- [Fragmento proporcionado]:

☆ ☆ ☆ ☆ ☆ ☆ ☆

El ejercicio pensar con autonomía se ha convertido en una herejía. Los voceros del poder llevan lanzando desde el primer día de espanto el mensaje de que ahora es el momento de la “unidad” (debida) –exigen así nuestro asentimiento– y que “no toca” –como solía decir el padrecito Pujol– indagar sobre las responsabilidades de esta crisis, que es sanitaria y económica, al tiempo que cultural. Lo que desean los que están al mando y aquellos que aspiran a estarlo algún día es que no pensemos. Esto es: la muerte de la política, que debe ser sustituida por la candidez y la dictadura de lo políticamente correcto. Señales, sobran: Moncloa se pregunta a sí misma en sus famosas ruedas de prensa virtuales, el diálogo es una suma de soliloquios y el espacio público, vacío, se ha transformado en un escenario sin personajes. 

En una sociedad hundida por una catarata de muertos, asustada, encerrada por decreto, a la que le dosifican los partes diarios de desgracias como la ración de un mal jarabe, sería una anomalía que no se oyeran voces que se hagan preguntas o reflexionen sobre lo que nos está pasando. El Gobierno, sin embargo, ha decidido que tal conducta sea proscrita, como demuestra el ministro del Interior, Grande Marlaska, que afirma: “Este Gobierno no tiene que arrepentirse de nada”. Ni siquiera de sus omisiones. Convendría recordarle al ministro la famosa frase de La Bruyère, preceptor de Luis XIV: “Hay personas que si pudiesen conocer a sus subalternos y a sí mismas, se avergonzarían de sobresalir”.

Lo natural sería que los políticos se dedicaran a gobernar en lugar de a predicar. Nuestros gobernantes, aunque no lo contempla el decreto de alarma, pretenden también adoctrinarnos, como los curas. Vivimos el resurgir de una moral de Estado, que se autoabsuelve todas las mañanas (con sus tardes). Pedro I el Insomne ensaya ante el espejo los discursos de Kennedy y nos promete que su Gobierno encontrará –sin duda– la vacuna contra el COVID-19 a pesar de haber sido hasta el momento incapaz de dar mascarillas a los profesionales sanitarios, carecer de respiradores para los enfermos críticos y comprar tests defectuosos en un mercado donde se especula con la vida y con la muerte. Como función de circo, es ciertamente inmejorable. 

El problema son las víctimas (presentes y venideras), que van a tener la impertinencia de hacerse sus propias preguntas y recordar sus quebrantos. Y, como es lógico, sacarán sus conclusiones. Los politólogos y asesores de Moncloa son incapaces de entender que su relato (tan adolescente) carece de verosimilitud ante una sociedad atrapada por este estado de angustia. Ni siquiera sospechan que la gente, que es la que representa a la verdadera política, no va a olvidar que la democracia no ha podido salvar a su madre o a su abuelo del virus, que no les han permitido enterrarlos y que ellos, o sus hijos, tienen por delante la negra sombra de la debacle económica. En esta crisis se enfrentan dos tipos de moralismos: el gubernamental, que es un moralismo sin moral, donde quien establece lo que está bien y mal practica sin temblar el pragmatismo autoindulgente para sobrevivir, y la moral ciudadana, que examina sin miedo alguno la conducta de quien manda.

☆ ☆ ☆ ☆ ☆ ☆ ☆

Entradas de un conjunto de datos:

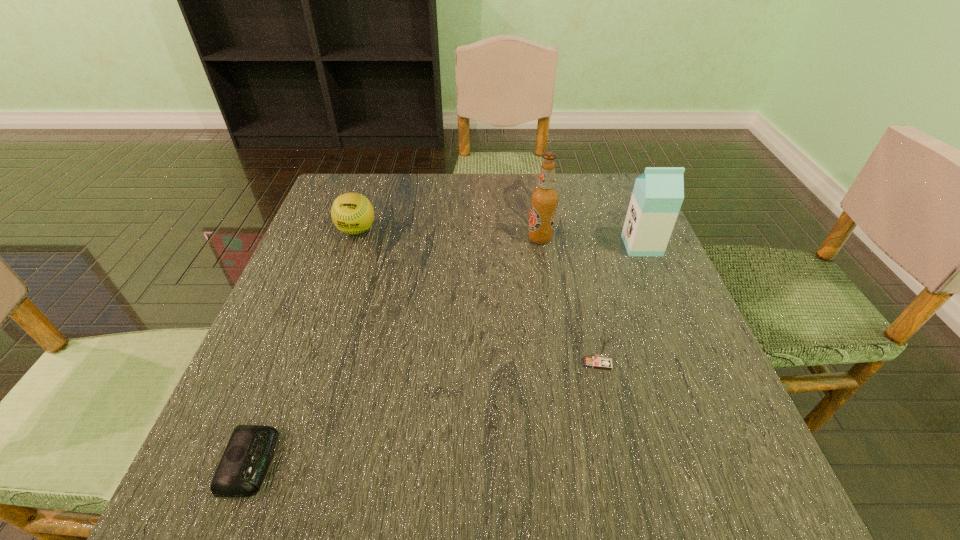
At what (x,y) coordinates should I click in order to perform the action: click on beer bottle. Please return your answer as a coordinate pair (x, y). The image size is (960, 540). Looking at the image, I should click on pos(544,198).

Locate an element on the screen. the rightmost object is located at coordinates (658, 193).

Image resolution: width=960 pixels, height=540 pixels. Identify the location of softball. (352, 213).

Find the location of `the fourth farthest object`. the fourth farthest object is located at coordinates (605, 341).

This screenshot has width=960, height=540. I want to click on the second object from right to left, so click(x=605, y=341).

Where is `the nearest object`? The image size is (960, 540). the nearest object is located at coordinates (240, 473).

I want to click on alarm clock, so click(240, 473).

I want to click on blank area located on the front label of the third object from right to left, so click(x=439, y=238).

The height and width of the screenshot is (540, 960). I want to click on free space located 0.220m on the front label of the third object from right to left, so click(435, 238).

The height and width of the screenshot is (540, 960). What are the coordinates of `vacant space located on the front label of the third object from right to left` in the screenshot? It's located at (447, 238).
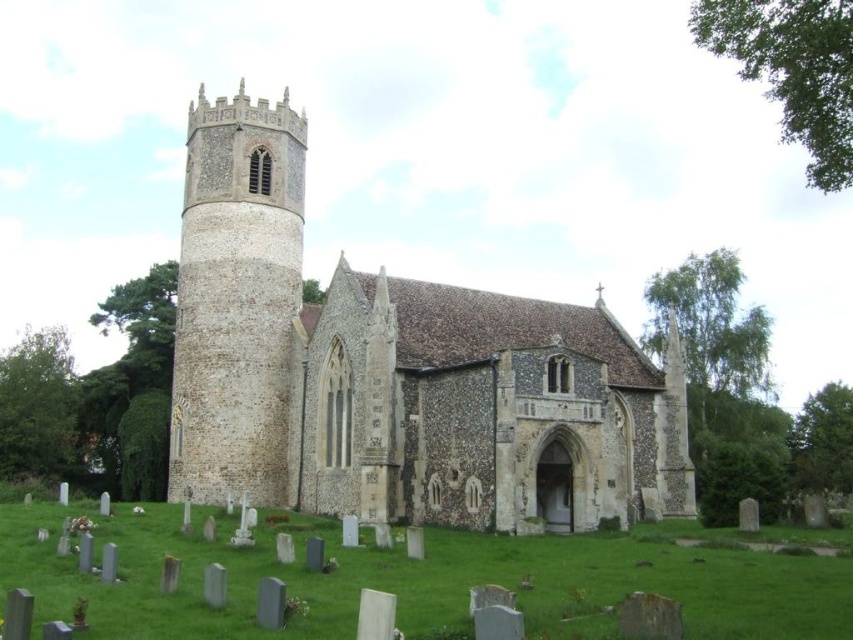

☆ ☆ ☆ ☆ ☆ ☆ ☆

- [Trabajo requerido]:
Indica qué frase atribuye el fragmento al ministro del Interior, Grande Marlaska. Las filas no cumplen ninguna función en esto.

- [Solución de la tarea]:
«Este Gobierno no tiene que arrepentirse de nada».